Site icon Info Bet Gratis – Main Zeus Gacor

Persidangan Lanjutan Chromebook Nadiem Makarim, Terungkap Fakta Baru

Liputan6.com, Jakarta – Persidangan lanjutan perkara pengadaan laptop Chromebook pada Senin 2 Maret 2026 lalu, kembali membuka fakta-fakta baru yang memperjelas isu harga pasar dan menepis dugaan kerugian negara.

Dalam sidang ini, terungkap bahwa harga pengadaan yang dilakukan sudah berada di batas bawah harga pasar, serta perangkat Chromebook terbukti masih aktif digunakan oleh jutaan siswa dan guru di seluruh Indonesia.

Dugaan adanya penggelembungan harga (mark-up) ditepis melalui kesaksian Tim Teknis yang menyusun kajian pengadaan Chromebook era Menteri Pendidikan, Kebudayaan, Riset, dan Teknologi periode 2019–2024 Nadiem Makarim, Idi Sumardi.

“Proses kajian teknologi dan survei harga telah dilakukan sesuai prosedur, baik melalui e-katalog maupun di luar e-katalog,” ujar Idi dalam persidangan.

Hasil survei tersebut menunjukkan rentang harga Chromebook berada di kisaran Rp4,3 juta hingga Rp9,1 juta.
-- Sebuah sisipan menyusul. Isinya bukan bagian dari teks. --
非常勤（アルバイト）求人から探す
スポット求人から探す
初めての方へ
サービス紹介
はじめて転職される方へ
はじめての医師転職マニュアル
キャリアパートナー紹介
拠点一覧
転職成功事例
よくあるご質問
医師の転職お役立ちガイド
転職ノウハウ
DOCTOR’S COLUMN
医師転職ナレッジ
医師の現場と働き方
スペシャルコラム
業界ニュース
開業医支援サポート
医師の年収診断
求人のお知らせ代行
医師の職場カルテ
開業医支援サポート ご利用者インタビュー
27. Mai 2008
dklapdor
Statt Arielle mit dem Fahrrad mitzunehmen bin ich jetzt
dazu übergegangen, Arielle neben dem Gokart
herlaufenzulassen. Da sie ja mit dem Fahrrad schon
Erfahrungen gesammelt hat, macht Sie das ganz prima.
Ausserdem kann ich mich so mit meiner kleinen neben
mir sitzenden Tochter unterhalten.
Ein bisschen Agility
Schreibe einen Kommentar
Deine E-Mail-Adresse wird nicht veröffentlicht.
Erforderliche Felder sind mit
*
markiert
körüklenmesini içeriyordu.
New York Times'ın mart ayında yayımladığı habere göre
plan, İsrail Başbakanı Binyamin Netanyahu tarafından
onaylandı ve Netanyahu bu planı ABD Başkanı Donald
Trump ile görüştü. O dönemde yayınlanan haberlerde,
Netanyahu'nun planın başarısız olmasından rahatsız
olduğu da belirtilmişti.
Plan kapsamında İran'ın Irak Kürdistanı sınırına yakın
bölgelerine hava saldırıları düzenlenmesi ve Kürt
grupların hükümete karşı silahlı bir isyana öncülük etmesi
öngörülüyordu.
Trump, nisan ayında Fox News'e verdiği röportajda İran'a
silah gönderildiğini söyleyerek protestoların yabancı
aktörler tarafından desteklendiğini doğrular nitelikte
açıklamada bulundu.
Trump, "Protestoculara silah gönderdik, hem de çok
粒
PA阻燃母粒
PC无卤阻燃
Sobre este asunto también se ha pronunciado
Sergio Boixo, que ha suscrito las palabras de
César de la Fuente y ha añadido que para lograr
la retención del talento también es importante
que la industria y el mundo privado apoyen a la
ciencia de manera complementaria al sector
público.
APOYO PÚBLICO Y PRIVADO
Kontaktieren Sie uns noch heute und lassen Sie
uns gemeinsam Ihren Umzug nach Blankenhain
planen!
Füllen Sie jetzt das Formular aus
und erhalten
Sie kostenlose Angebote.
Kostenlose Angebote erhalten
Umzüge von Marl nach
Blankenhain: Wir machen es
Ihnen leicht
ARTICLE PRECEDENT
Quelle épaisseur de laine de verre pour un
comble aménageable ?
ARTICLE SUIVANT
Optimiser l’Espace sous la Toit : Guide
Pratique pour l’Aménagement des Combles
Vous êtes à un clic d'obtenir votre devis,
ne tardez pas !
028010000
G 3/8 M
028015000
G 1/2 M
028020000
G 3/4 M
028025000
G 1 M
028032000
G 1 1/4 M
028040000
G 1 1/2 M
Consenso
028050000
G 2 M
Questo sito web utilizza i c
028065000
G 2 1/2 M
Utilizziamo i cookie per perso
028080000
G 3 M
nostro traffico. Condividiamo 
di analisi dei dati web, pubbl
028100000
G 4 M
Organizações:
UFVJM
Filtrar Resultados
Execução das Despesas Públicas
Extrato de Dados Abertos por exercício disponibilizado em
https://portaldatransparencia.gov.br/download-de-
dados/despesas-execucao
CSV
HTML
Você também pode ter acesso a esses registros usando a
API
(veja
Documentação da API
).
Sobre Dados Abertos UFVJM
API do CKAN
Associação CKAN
Tim teknis menegaskan tidak menemukan perangkat dengan harga di bawah Rp3 juta seperti yang sempat disinggung sebelumnya.

“Seingat saya belum dapat yang Rp3 juta. Di situ tertera Rp4 juta kalau tidak salah. Kalau di e-katalog Rp4,4 juta, di luar e-katalog Rp4,3 juta,” ungkap Idi dalam persidangan.

Menanggapi kesaksian tersebut, Nadiem Makarim menegaskan bahwa temuan ini konsisten dengan pernyataan Direktur Advokasi LKPP, Aris Supriyanto, pada persidangan sebelumnya Senin 9 Februari 2026.

“Rentang harga pasar di luar e-katalog berada di antara Rp 5-7 juta dan harga Rp 3 juta itu tidak ada di mana-mana. Ini konsisten dengan yang disampaikan Pak Aris dari LKPP bahwa survei harga sekitar Rp 5-7 juta, sedangkan harga pembelian Rp 5,5 juta berada di bagian bawah kisaran tersebut. Makanya kalau tidak ada kemahalan harga, artinya tidak ada kerugian negara,” kata Nadiem.